Doch ich folgte der Lehrerin nicht. Und meine Augen waren nun auf die trübe Flüssigkeit im Glas gerichtet. Ich betrachtete die gelbliche Substanz und die scheinbar mit der Flüssigkeit vermischten Fragmente des Gehirns. Dann zog sich mein Interesse tief in die Linien des Gehirns, die Umrisse, die nicht entzifferbare Farbe, die Dicke, seine Größe, und es fehlte mir nur das Gewicht, die Temperatur und das Gefühl zu empfinden.

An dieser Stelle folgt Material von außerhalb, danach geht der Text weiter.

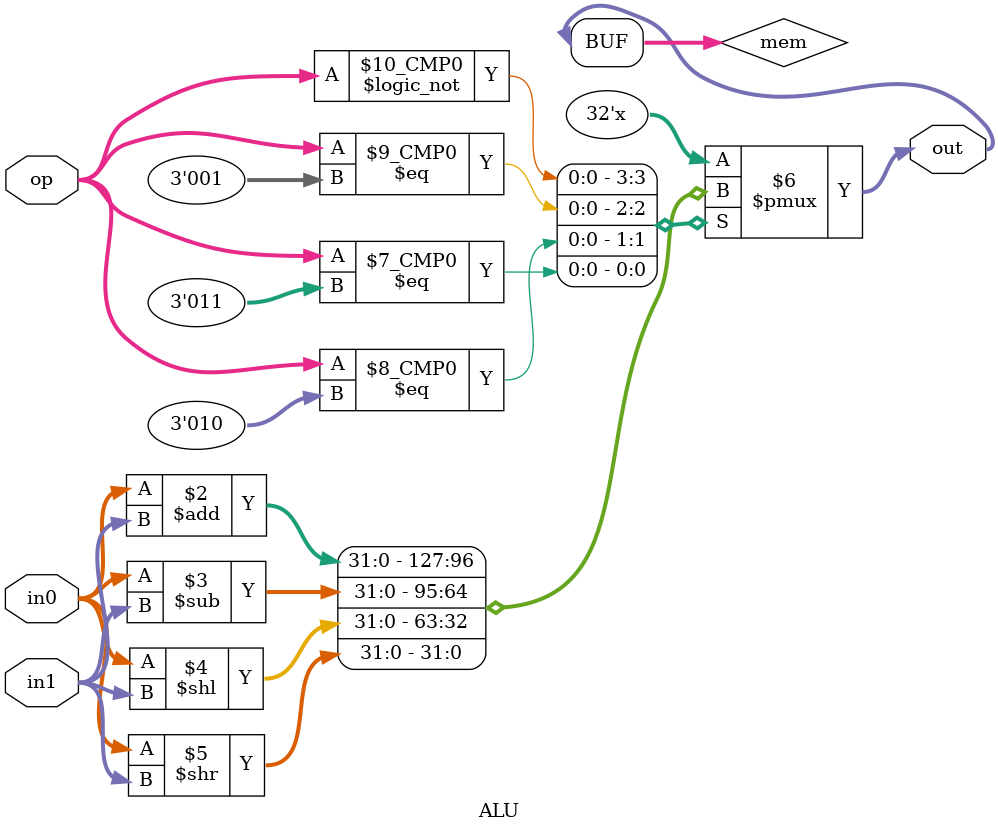
<source format=v>
module ALU (
    output[31:0] out,
    input[2:0] op,
    input[31:0] in0,
    input[31:0] in1);

    reg[31:0] mem;

    always @(op, in0, in1) begin
        case(op)
        3'b000: mem <= in0+in1;
        3'b001: mem <= in0-in1;
        3'b010: mem <= (in0<<in1);
        3'b011: mem <= (in0>>in1);

        endcase
    end
  assign out[31:0] = mem[31:0];

endmodule

</source>
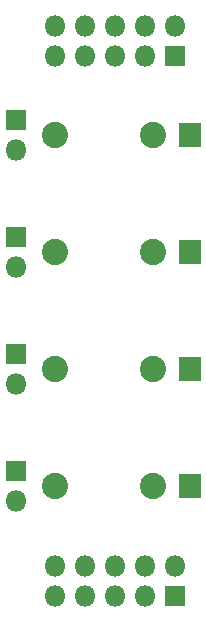
<source format=gbr>
%TF.GenerationSoftware,KiCad,Pcbnew,(5.1.6)-1*%
%TF.CreationDate,2020-10-18T20:28:26+13:00*%
%TF.ProjectId,Jacks onboard,4a61636b-7320-46f6-9e62-6f6172642e6b,rev?*%
%TF.SameCoordinates,Original*%
%TF.FileFunction,Soldermask,Bot*%
%TF.FilePolarity,Negative*%
%FSLAX46Y46*%
G04 Gerber Fmt 4.6, Leading zero omitted, Abs format (unit mm)*
G04 Created by KiCad (PCBNEW (5.1.6)-1) date 2020-10-18 20:28:26*
%MOMM*%
%LPD*%
G01*
G04 APERTURE LIST*
%ADD10R,1.800000X1.800000*%
%ADD11O,1.800000X1.800000*%
%ADD12C,2.230000*%
%ADD13R,1.930000X2.030000*%
G04 APERTURE END LIST*
D10*
%TO.C,J3*%
X187960000Y-53340000D03*
D11*
X187960000Y-50800000D03*
X185420000Y-53340000D03*
X185420000Y-50800000D03*
X182880000Y-53340000D03*
X182880000Y-50800000D03*
X180340000Y-53340000D03*
X180340000Y-50800000D03*
X177800000Y-53340000D03*
X177800000Y-50800000D03*
%TD*%
%TO.C,J4*%
X177800000Y-96520000D03*
X177800000Y-99060000D03*
X180340000Y-96520000D03*
X180340000Y-99060000D03*
X182880000Y-96520000D03*
X182880000Y-99060000D03*
X185420000Y-96520000D03*
X185420000Y-99060000D03*
X187960000Y-96520000D03*
D10*
X187960000Y-99060000D03*
%TD*%
%TO.C,J5*%
X174498000Y-88519000D03*
D11*
X174498000Y-91059000D03*
%TD*%
%TO.C,J6*%
X174498000Y-81153000D03*
D10*
X174498000Y-78613000D03*
%TD*%
D12*
%TO.C,J7*%
X186130000Y-60071000D03*
D13*
X189230000Y-60071000D03*
D12*
X177830000Y-60071000D03*
%TD*%
%TO.C,J8*%
X177830000Y-69977000D03*
D13*
X189230000Y-69977000D03*
D12*
X186130000Y-69977000D03*
%TD*%
D10*
%TO.C,J9*%
X174498000Y-58801000D03*
D11*
X174498000Y-61341000D03*
%TD*%
%TO.C,J10*%
X174498000Y-71247000D03*
D10*
X174498000Y-68707000D03*
%TD*%
D12*
%TO.C,J1*%
X186130000Y-89789000D03*
D13*
X189230000Y-89789000D03*
D12*
X177830000Y-89789000D03*
%TD*%
%TO.C,J2*%
X177830000Y-79883000D03*
D13*
X189230000Y-79883000D03*
D12*
X186130000Y-79883000D03*
%TD*%
M02*

</source>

Ich öffnete das Glas, steckte die Hand hinein und nahm das Gehirn. Erst mit der rechten, dann mit der anderen Hand. Die ganze ovale Form hatte ich in meinen Händen. Ich nahm es dicht ans Ohr und dachte, etwas gehört zu haben, ein nicht zu entzifferndes Geräusch von Unermesslichkeit wie das, was wir in der Meeresschnecke hören. Ich dachte daran, es zu riechen, aber mir fiel ein, dass der Duft nicht das Original sein würde. Für einen langen Moment starrte ich auf das Gehirn in meinen Händen, ich wollte es von dem starken Geruch wegwaschen, der meinen Blick störte. Mitleid fühlte ich, und trotz des Geruchs umarmte ich es, lehnte es an meine Brust, nah an mein Herz und mit dem Kopf gesenkt, bedeckte ich es mit der linken Wange.

So war ich, fast am Weinen, als die Lehrerin plötzlich ins Labor kam und blitzend rief: Was machst du da?

Der Schock war so tief, dass sich meine Arme in Panik lösten und das Gehirn auf den Boden fiel.